予定したポリープ以外でも、成長しているものがあれば切っていくという担当医師のお話だった。
結局、経過観察対象の小さなポリープが3個見つかっただけで、切除は予定のふたつとなった。

目の前のモニターでポリープ切除の様子を見ることができる。
実況動画の横に内視鏡のイラストがあって、内視鏡の先端がどのあたりまで達しているかも確認できた。
切除の方法は平坦型ポリープも隆起型ポリープも同じだった。
  1. ポリープ下部の大腸粘膜に生理食塩水を注入。
  2. ポリープを持ち上げ、ポリープ下部にスネア(金属の輪)をかける。
  3. スネアを締めて電気を流し、ポリープを切る。
  4. 切除したポリープは鉗子でつまみ、回収。
  5. 止血用クリップで切断端をはさむ。
上記の作業は、内視鏡を病変(ポリープ)のそばに据えたまま行われる。
道具をセットするために、内視鏡を一旦抜くなどということはない。
内視鏡を大腸から抜くときは、すべての手術作業が完了したときである。

手術の痛み
大腸壁内部の粘膜には痛みを感じる神経がないので、ポリープを切られても痛みは感じない。
ただ直腸のポリープを切る作業途上で、少し腹痛を感じた。
というのは、内視鏡で空気を送り込み、大腸を膨らませてポリープを観察するのだが、その圧迫痛を直腸は感じやすいらしい。
それも我慢できないほど強い痛みではないので、手術の痛みに関しては問題ないと言える。

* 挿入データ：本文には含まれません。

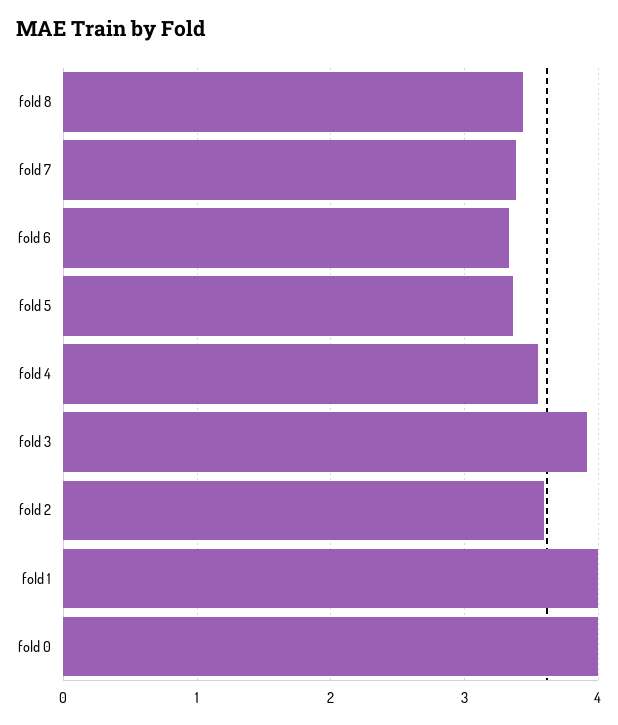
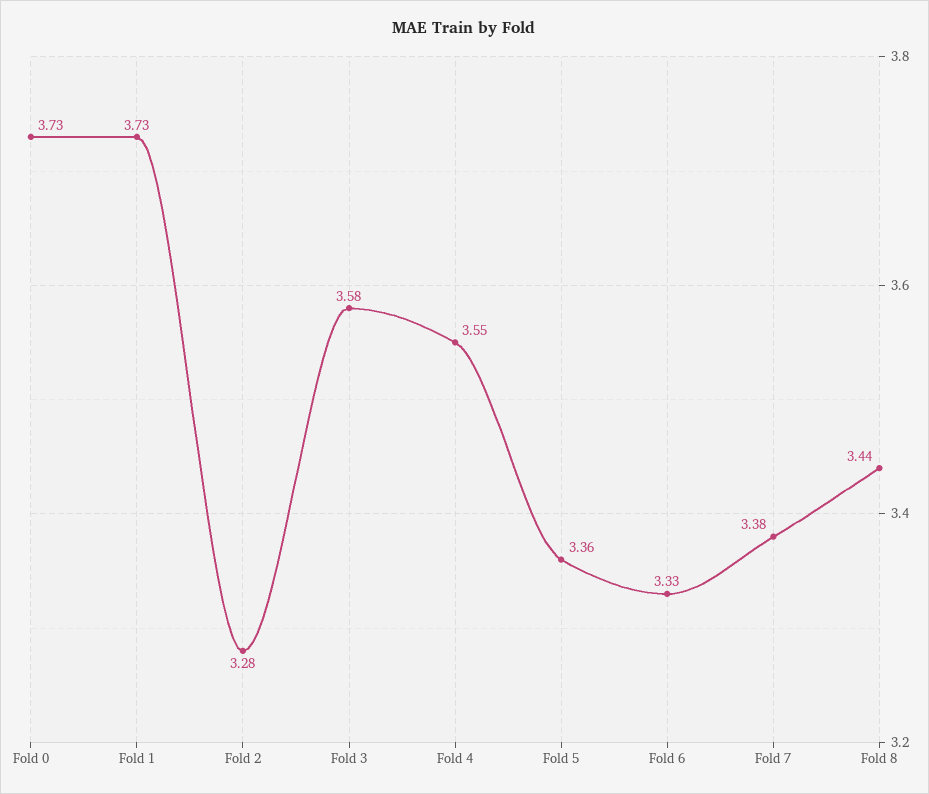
fold 3: 3.9 -> 3.58
fold 2: 3.6 -> 3.28
fold 1: 4 -> 3.73
fold 0: 4 -> 3.73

医院によっては麻酔を使うところもあるらしいが、腕の良い専門医は麻酔を使わないという。
今回の担当医は麻酔を使わず、苦痛も少なかったので、腕の良い先生だったと思う。

手術前の注射は、大腸の動きを抑えるものを肩に筋肉注射しただけだった。

手術終了と、病室一泊の後退院
手術終了で、病室にもどり点滴(ソリターT3号輸液500ml)2瓶。
夕食は無し。
9時消灯。

翌日(今日)は朝8時から胸部と腹部のレントゲン撮影。
それに、採血。
いずれも、出血や穿孔がないかどうかを調べるためのもの。
それらの合併症状が見られなかったので朝食OKとなった。
朝食後、退院。

今回の費用は、入院費用もひっくるめて、合計額26,830円。

術後のこと
隆起型ポリープの切除は以前体験済みなので、ほぼ安心していたが、平坦型ポリープの切除には不安があった。
  1. 平坦型ポリープの内視鏡切除は技術的に難しいのでは、という不安。
  2. 平坦型ポリープは癌化している可能性が大きいと言われているので、もうすでに癌になっているのでは、という不安。
(1)については、担当医師は難なくやってのけた。
それをモニターで見たときは、「やっぱりこの医院を選んで良かった」と思った次第。
(2)は、10日後出るという病理診断の結果を待たなければならない。

とりあえず、横行結腸の平坦型ポリープと、直腸の隆起型ポリープの切除手術は無事終了でひと安心。
当面は、術後の生活に注意を払うのみとなった。
体が、健康体同様に動くからといって無理は禁物である。
腸壁の穿孔が発生した場合、死に至るケースもあるという。

内視鏡による大腸ポリープ切除の手術に対する周囲の理解も重要である。